Part of why they're running down DLCs for CK2 now is because they're basically 'running out of room' in the engine/architecture of CK2. It just wasn't designed with all the stuff and mechanics and modifications they've added over the years in mind.
Hopefully they learn from that and any CK3 they make is created with even more expandability in mind, and don't underestimate it. And just general flexibility in the code, both for dev coding and modder coding.
I mean, just for a start, using the Pope as a target for 'must happen' events and stuff means they can never get rid of the pope, he ALWAYS must exist, and also precludes enabling the player to play as the pope, even if they got around the whole 'dynasty' thing (I still support ideological 'dynasties' for making theocracies playable, personally, while still keeping in the spirit of CK2). Even if it makes zero sense for the pope to be around and still calling crusades (no catholics left, no catholic bishops, rome is pagan, the schism is mended, the fraticelli have taken over, etc etc etc) he *must* exist or several key mechanics in CK2 just break. I think they've been trying to migrate somethings to either non-target or to target someone else, but I think some things just aren't migrateable.
And also the way CK2 is coded makes it nearly impossible to have landless/holding-less characters playable, which I think is why Nomads are the way they are.
Not to mention the difficulties in adding China - personally I like the way they implemented it, but part of the reason they didn't just add in China in the first place is because of the trade-off was too big between having a realistic number of provinces for China and not blowing up the god-damn CPU in trying to run it. (beyond how European feudalism is too much of a stretch for the Chinese empires societal structure.
AND that also raises the point that part of why theocracies are not playable, besides the dynasty thing, is that CK2 gameplay is still fundamentally about a feudal structure of lord, vassal, and courtier. Theocracies are just not about that, and I don't think CK2's code (and gameplay) can handle a non-feudal structure for a player. Tribes are the closest to non-feudal and even then, you still have suzerain and vassal relationships.

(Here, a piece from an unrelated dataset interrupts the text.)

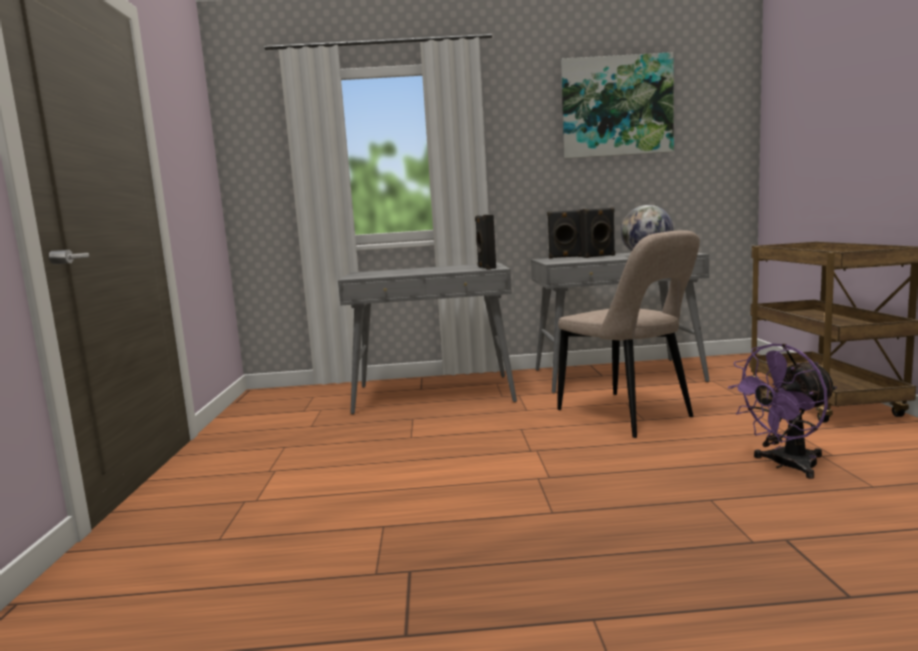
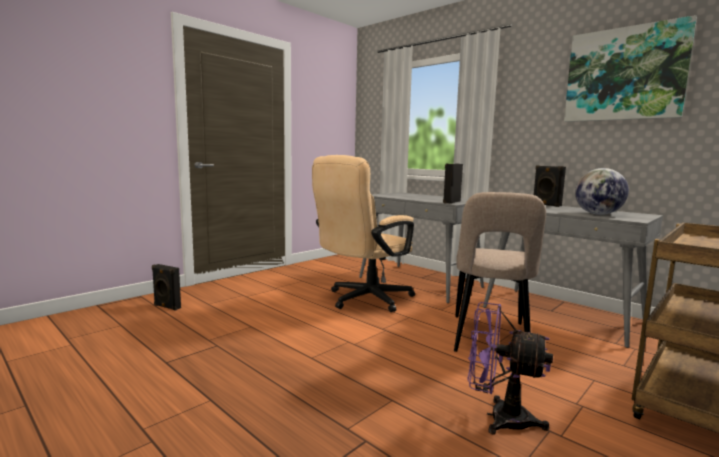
camera: 45 degrees right, 0 degrees up
(429, 434) = (363, 300): none -> beige office chair
(599, 256) = (566, 208): black speaker -> black speaker (166, 307)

Republics are broken as much as they are because of how CK2 is so permeated by the assumption of feudal. Them adding specific governments rather than depending on capital holding helped fix a bit of it, but they're still fundamentally broken both on a gameplay level and on a buggy code level (I can't being to count how many times I've had a good republic game ruined because the game decided to revert me to feudalism due to buggy code, even with the addition of governments.)
So yeah, CK3 may not have as many mechanisms and such as CK2 at the start (that's a LOT of coding to front-end, almost 10 years worth of near constant development to package in 2-3 years for a new game?) but I should *HOPE* they at least think about all the things they added to CK2, and all the things they didn't add because of limitations, and all the things they did add but had to mutate to conform to CK2's basic assumptions, and make the code-base a LOT more flexible for future CK3 DLC and patches that do add them. Playable theocracies, inland republics, non-feudal based realms, playable non-land-holding characters (especially for republics, allowing more than 5 patricians and allowing them to migrate to different courts and republics as they historically did would benefit a lot from not requiring landed holdings, or the patrician manor) all these are things that the fundamental architecture of CK2 just doesn't allow.